**Source material**
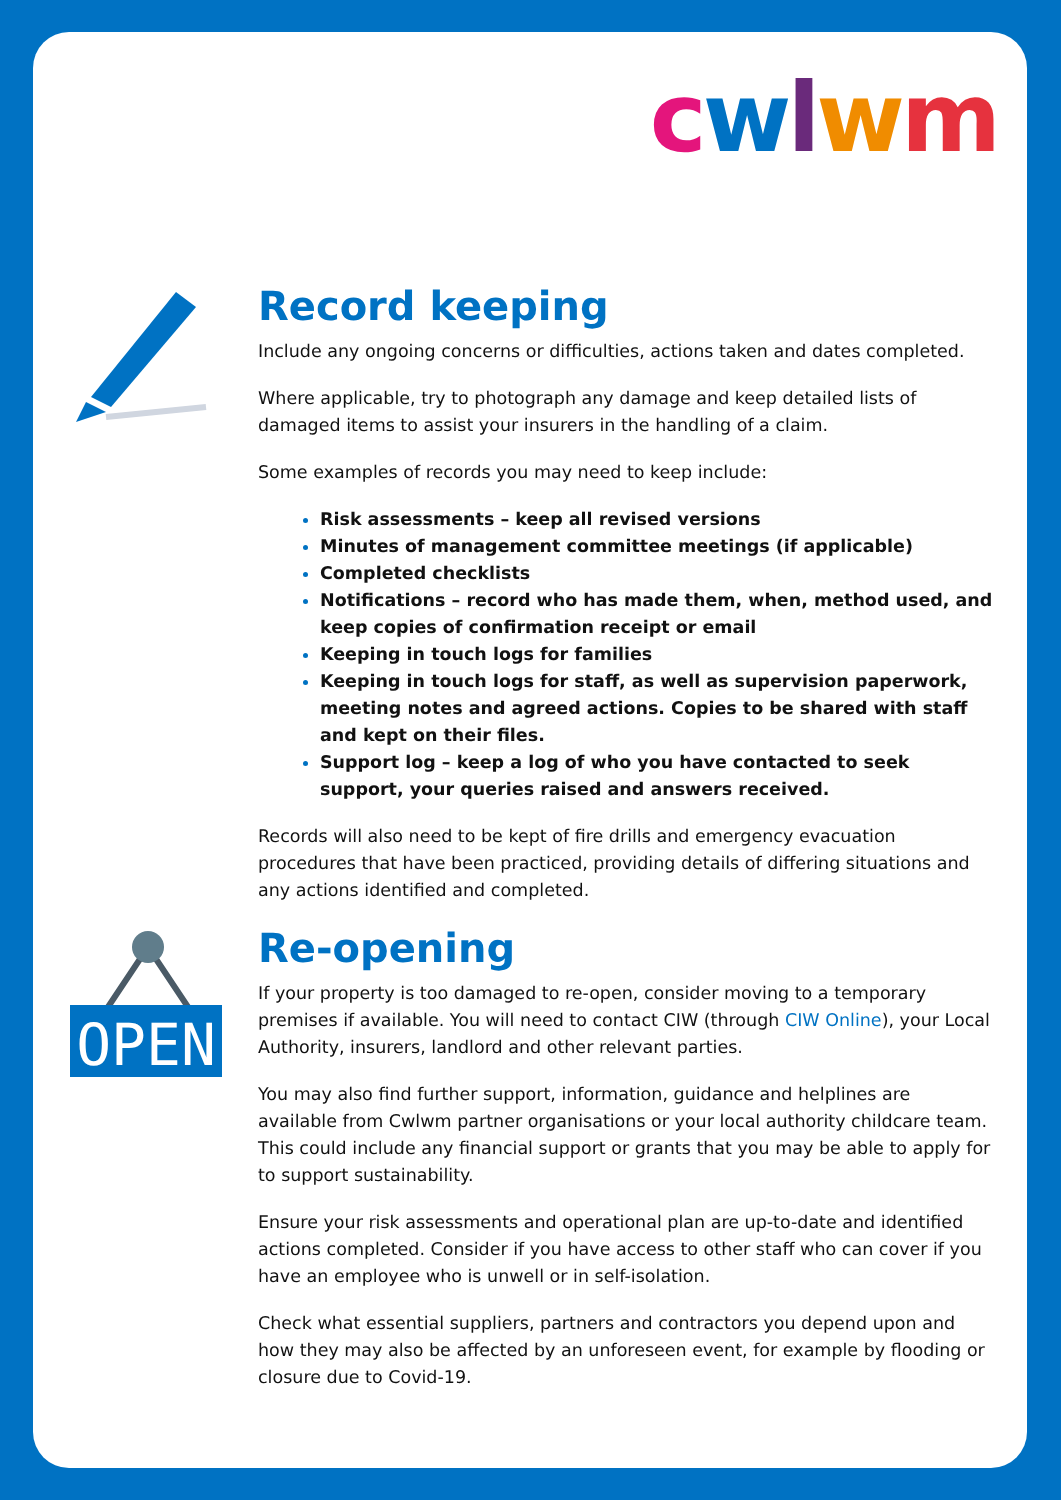cwlwm
OPEN
Record keeping
Include any ongoing concerns or difficulties, actions taken and dates completed.
Where applicable, try to photograph any damage and keep detailed lists of damaged items to assist your insurers in the handling of a claim.
Some examples of records you may need to keep include:
Risk assessments – keep all revised versions
Minutes of management committee meetings (if applicable)
Completed checklists
Notifications – record who has made them, when, method used, and keep copies of confirmation receipt or email
Keeping in touch logs for families
Keeping in touch logs for staff, as well as supervision paperwork, meeting notes and agreed actions. Copies to be shared with staff and kept on their files.
Support log – keep a log of who you have contacted to seek support, your queries raised and answers received.
Records will also need to be kept of fire drills and emergency evacuation procedures that have been practiced, providing details of differing situations and any actions identified and completed.
Re-opening
If your property is too damaged to re-open, consider moving to a temporary premises if available. You will need to contact CIW (through CIW Online), your Local Authority, insurers, landlord and other relevant parties.
You may also find further support, information, guidance and helplines are available from Cwlwm partner organisations or your local authority childcare team. This could include any financial support or grants that you may be able to apply for to support sustainability.
Ensure your risk assessments and operational plan are up-to-date and identified actions completed. Consider if you have access to other staff who can cover if you have an employee who is unwell or in self-isolation.
Check what essential suppliers, partners and contractors you depend upon and how they may also be affected by an unforeseen event, for example by flooding or closure due to Covid-19.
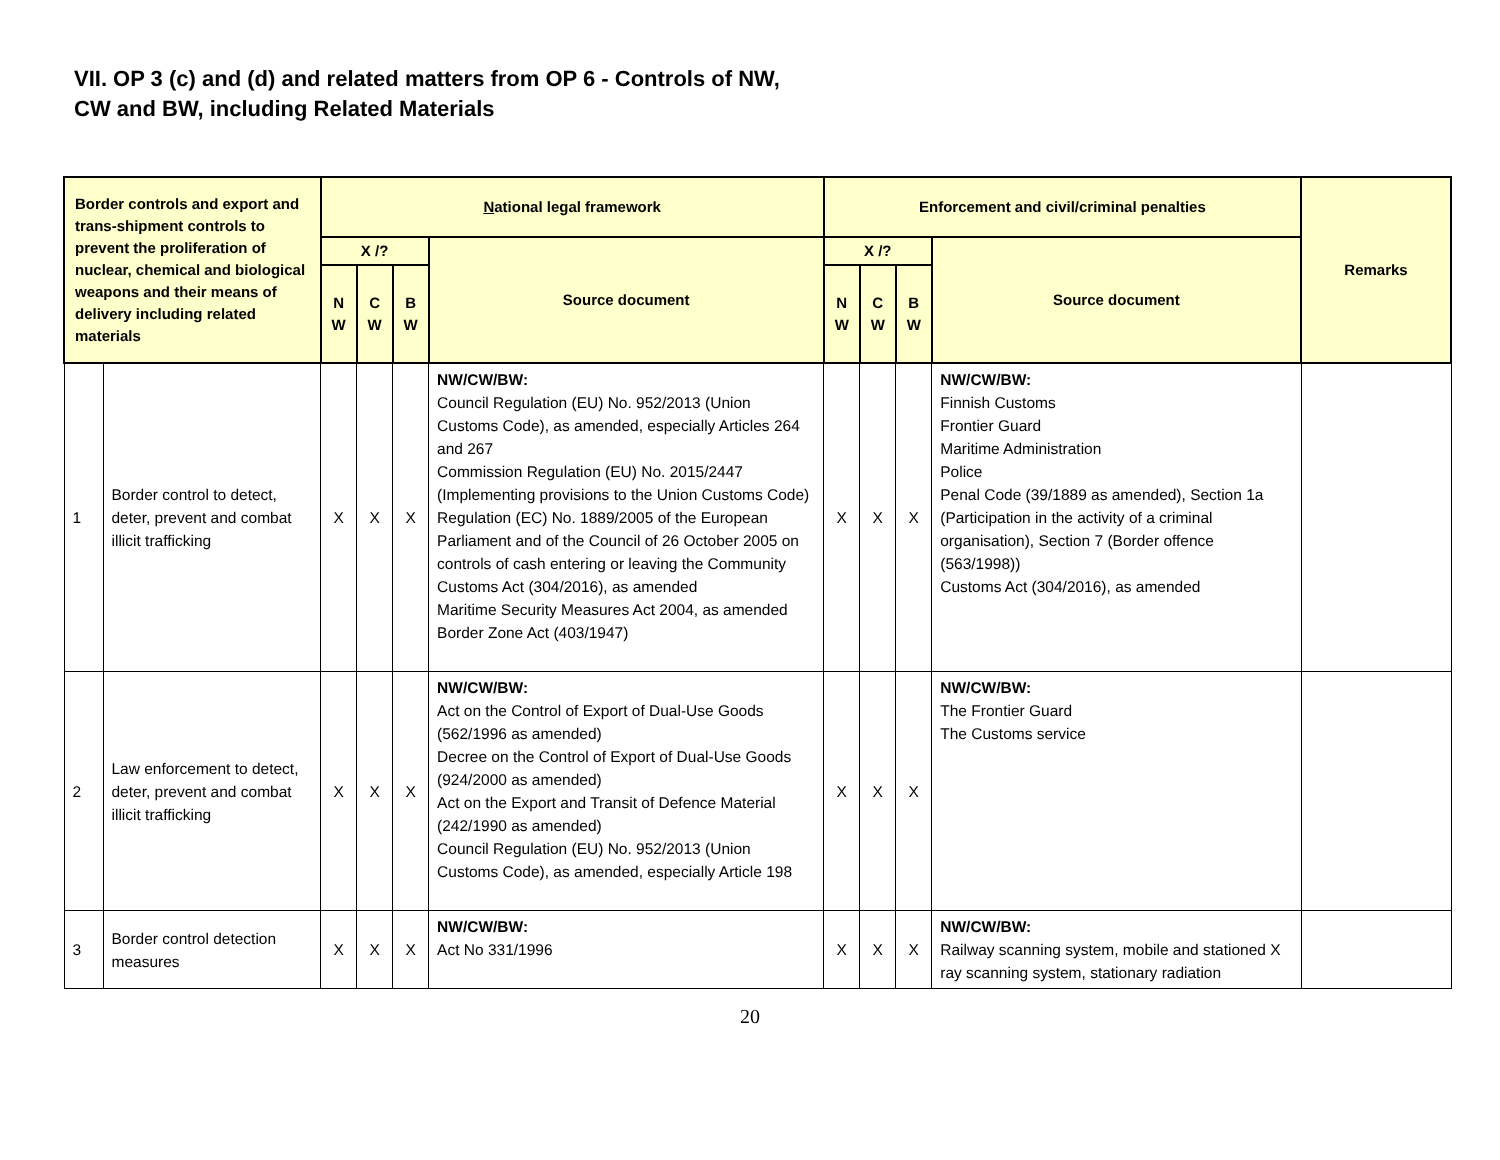VII. OP 3 (c) and (d) and related matters from OP 6 - Controls of NW,
CW and BW, including Related Materials
| Border controls and export and trans-shipment controls to prevent the proliferation of nuclear, chemical and biological weapons and their means of delivery including related materials | | N ational legal framework | | | | Enforcement and civil/criminal penalties | | | | Remarks |
| --- | --- | --- | --- | --- | --- | --- | --- | --- | --- | --- |
| | | X /? | | | Source document | X /? | | | Source document | |
| | | N W | C W | B W | | N W | C W | B W | | |
| 1 | Border control to detect, deter, prevent and combat illicit trafficking | X | X | X | NW/CW/BW: Council Regulation (EU) No. 952/2013 (Union Customs Code), as amended, especially Articles 264 and 267 Commission Regulation (EU) No. 2015/2447 (Implementing provisions to the Union Customs Code) Regulation (EC) No. 1889/2005 of the European Parliament and of the Council of 26 October 2005 on controls of cash entering or leaving the Community Customs Act (304/2016), as amended Maritime Security Measures Act 2004, as amended Border Zone Act (403/1947) | X | X | X | NW/CW/BW: Finnish Customs Frontier Guard Maritime Administration Police Penal Code (39/1889 as amended), Section 1a (Participation in the activity of a criminal organisation), Section 7 (Border offence (563/1998)) Customs Act (304/2016), as amended | |
| 2 | Law enforcement to detect, deter, prevent and combat illicit trafficking | X | X | X | NW/CW/BW: Act on the Control of Export of Dual-Use Goods (562/1996 as amended) Decree on the Control of Export of Dual-Use Goods (924/2000 as amended) Act on the Export and Transit of Defence Material (242/1990 as amended) Council Regulation (EU) No. 952/2013 (Union Customs Code), as amended, especially Article 198 | X | X | X | NW/CW/BW: The Frontier Guard The Customs service | |
| 3 | Border control detection measures | X | X | X | NW/CW/BW: Act No 331/1996 | X | X | X | NW/CW/BW: Railway scanning system, mobile and stationed X ray scanning system, stationary radiation | |
20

**What needs to be done**
Word for word, restate the material above; do not carry over the pictures.

**Response to the task**
cwlwm
OPEN
Record keeping
Include any ongoing concerns or difficulties, actions taken and dates completed.
Where applicable, try to photograph any damage and keep detailed lists of damaged items to assist your insurers in the handling of a claim.
Some examples of records you may need to keep include:
Risk assessments – keep all revised versions
Minutes of management committee meetings (if applicable)
Completed checklists
Notifications – record who has made them, when, method used, and keep copies of confirmation receipt or email
Keeping in touch logs for families
Keeping in touch logs for staff, as well as supervision paperwork, meeting notes and agreed actions. Copies to be shared with staff and kept on their files.
Support log – keep a log of who you have contacted to seek support, your queries raised and answers received.
Records will also need to be kept of fire drills and emergency evacuation procedures that have been practiced, providing details of differing situations and any actions identified and completed.
Re-opening
If your property is too damaged to re-open, consider moving to a temporary premises if available. You will need to contact CIW (through CIW Online), your Local Authority, insurers, landlord and other relevant parties.
You may also find further support, information, guidance and helplines are available from Cwlwm partner organisations or your local authority childcare team. This could include any financial support or grants that you may be able to apply for to support sustainability.
Ensure your risk assessments and operational plan are up-to-date and identified actions completed. Consider if you have access to other staff who can cover if you have an employee who is unwell or in self-isolation.
Check what essential suppliers, partners and contractors you depend upon and how they may also be affected by an unforeseen event, for example by flooding or closure due to Covid-19.
VII. OP 3 (c) and (d) and related matters from OP 6 - Controls of NW,
CW and BW, including Related Materials
| Border controls and export and trans-shipment controls to prevent the proliferation of nuclear, chemical and biological weapons and their means of delivery including related materials | | N ational legal framework | | | | Enforcement and civil/criminal penalties | | | | Remarks |
| --- | --- | --- | --- | --- | --- | --- | --- | --- | --- | --- |
| | | X /? | | | Source document | X /? | | | Source document | |
| | | N W | C W | B W | | N W | C W | B W | | |
| 1 | Border control to detect, deter, prevent and combat illicit trafficking | X | X | X | NW/CW/BW: Council Regulation (EU) No. 952/2013 (Union Customs Code), as amended, especially Articles 264 and 267 Commission Regulation (EU) No. 2015/2447 (Implementing provisions to the Union Customs Code) Regulation (EC) No. 1889/2005 of the European Parliament and of the Council of 26 October 2005 on controls of cash entering or leaving the Community Customs Act (304/2016), as amended Maritime Security Measures Act 2004, as amended Border Zone Act (403/1947) | X | X | X | NW/CW/BW: Finnish Customs Frontier Guard Maritime Administration Police Penal Code (39/1889 as amended), Section 1a (Participation in the activity of a criminal organisation), Section 7 (Border offence (563/1998)) Customs Act (304/2016), as amended | |
| 2 | Law enforcement to detect, deter, prevent and combat illicit trafficking | X | X | X | NW/CW/BW: Act on the Control of Export of Dual-Use Goods (562/1996 as amended) Decree on the Control of Export of Dual-Use Goods (924/2000 as amended) Act on the Export and Transit of Defence Material (242/1990 as amended) Council Regulation (EU) No. 952/2013 (Union Customs Code), as amended, especially Article 198 | X | X | X | NW/CW/BW: The Frontier Guard The Customs service | |
| 3 | Border control detection measures | X | X | X | NW/CW/BW: Act No 331/1996 | X | X | X | NW/CW/BW: Railway scanning system, mobile and stationed X ray scanning system, stationary radiation | |
20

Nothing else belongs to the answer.